== Extracted page text data ==
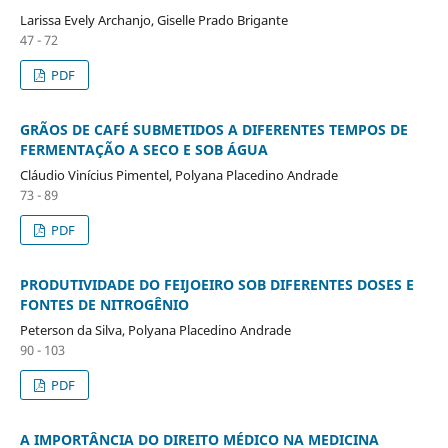
Larissa Evely Archanjo, Giselle Prado Brigante
47 - 72
PDF
GRÃOS DE CAFÉ SUBMETIDOS A DIFERENTES TEMPOS DE
FERMENTAÇÃO A SECO E SOB ÁGUA
Cláudio Vinícius Pimentel, Polyana Placedino Andrade
73 - 89
PDF
PRODUTIVIDADE DO FEIJOEIRO SOB DIFERENTES DOSES E
FONTES DE NITROGÊNIO
Peterson da Silva, Polyana Placedino Andrade
90 - 103
PDF
A IMPORTÂNCIA DO DIREITO MÉDICO NA MEDICINA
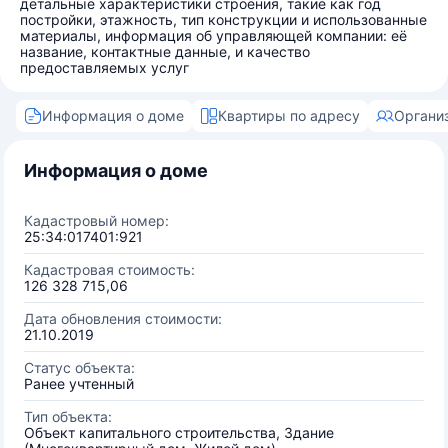
детальные характеристики строения, такие как год
постройки, этажность, тип конструкции и использованные
материалы, информация об управляющей компании: её
название, контактные данные, и качество
предоставляемых услуг
Информация о доме
Квартиры по адресу
Органи
Информация о доме
Кадастровый номер:
25:34:017401:921
Кадастровая стоимость:
126 328 715,06
Дата обновления стоимости:
21.10.2019
Статус объекта:
Ранее учтенный
Тип объекта:
Объект капитального строительства, Здание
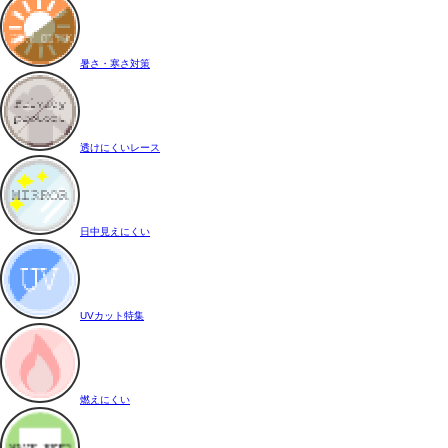
暑さ・寒さ対策
透けにくいレース
日中見えにくい
UVカット特集
燃えにくい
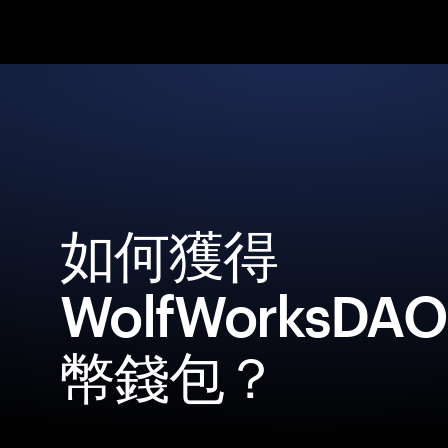
如何獲得
WolfWorksDA
幣錢包？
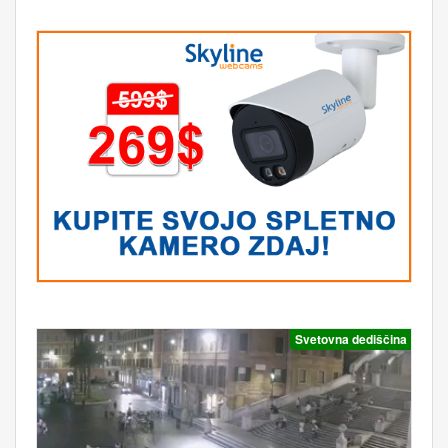
Svetovna dediščina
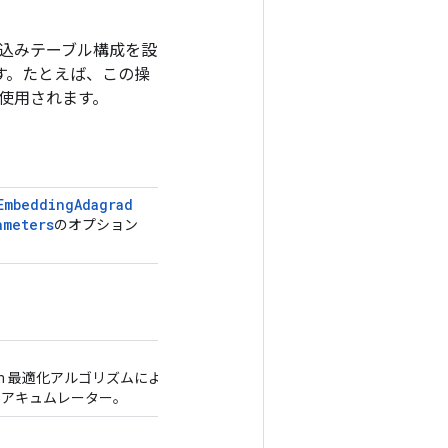
込みテーブル構成を設
あります。たとえば、この操
使用されます。
Embedding
Adagrad
ameters
のオプション
entum 最適化アルゴリズムによって更新
 アキュムレーター。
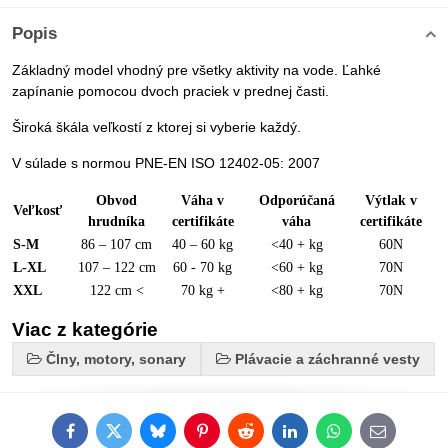
Popis
Základný model vhodný pre všetky aktivity na vode. Ľahké
zapínanie pomocou dvoch praciek v prednej časti.
Široká škála veľkostí z ktorej si vyberie každý.
V súlade s normou PNE-EN ISO 12402-05: 2007
Obvod
Váha v
Odporúčaná
Výtlak v
Veľkosť
hrudníka
certifikáte
váha
certifikáte
S-M
86 – 107 cm
40 – 60 kg
<40 + kg
60N
L-XL
107 – 122 cm
60 - 70 kg
<60 + kg
70N
XXL
122 cm <
70 kg +
<80 + kg
70N
Viac z kategórie
Člny, motory, sonary
Plávacie a záchranné vesty
Facebook
Twitter
Bluesky
Pinterest
Reddit
LinkedIn
WhatsApp
E-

== YOUR INSTRUCTIONS ==
Write out the text of all the entries again, swapping each "PDF" for "Full text" and keeping everything else the same. Leave the pictures out of your answer.

== ANSWER BOX ==
Larissa Evely Archanjo, Giselle Prado Brigante
47 - 72
Full text
GRÃOS DE CAFÉ SUBMETIDOS A DIFERENTES TEMPOS DE
FERMENTAÇÃO A SECO E SOB ÁGUA
Cláudio Vinícius Pimentel, Polyana Placedino Andrade
73 - 89
Full text
PRODUTIVIDADE DO FEIJOEIRO SOB DIFERENTES DOSES E
FONTES DE NITROGÊNIO
Peterson da Silva, Polyana Placedino Andrade
90 - 103
Full text
A IMPORTÂNCIA DO DIREITO MÉDICO NA MEDICINA
детальные характеристики строения, такие как год
постройки, этажность, тип конструкции и использованные
материалы, информация об управляющей компании: её
название, контактные данные, и качество
предоставляемых услуг
Информация о доме
Квартиры по адресу
Органи
Информация о доме
Кадастровый номер:
25:34:017401:921
Кадастровая стоимость:
126 328 715,06
Дата обновления стоимости:
21.10.2019
Статус объекта:
Ранее учтенный
Тип объекта:
Объект капитального строительства, Здание
暑さ・寒さ対策
透けにくいレース
日中見えにくい
UVカット特集
燃えにくい
如何獲得
WolfWorksDA
幣錢包？
Svetovna dediščina
込みテーブル構成を設
あります。たとえば、この操
使用されます。
Embedding
Adagrad
ameters
のオプション
entum 最適化アルゴリズムによって更新
 アキュムレーター。
Popis
Základný model vhodný pre všetky aktivity na vode. Ľahké
zapínanie pomocou dvoch praciek v prednej časti.
Široká škála veľkostí z ktorej si vyberie každý.
V súlade s normou PNE-EN ISO 12402-05: 2007
Obvod
Váha v
Odporúčaná
Výtlak v
Veľkosť
hrudníka
certifikáte
váha
certifikáte
S-M
86 – 107 cm
40 – 60 kg
<40 + kg
60N
L-XL
107 – 122 cm
60 - 70 kg
<60 + kg
70N
XXL
122 cm <
70 kg +
<80 + kg
70N
Viac z kategórie
Člny, motory, sonary
Plávacie a záchranné vesty
Facebook
Twitter
Bluesky
Pinterest
Reddit
LinkedIn
WhatsApp
E-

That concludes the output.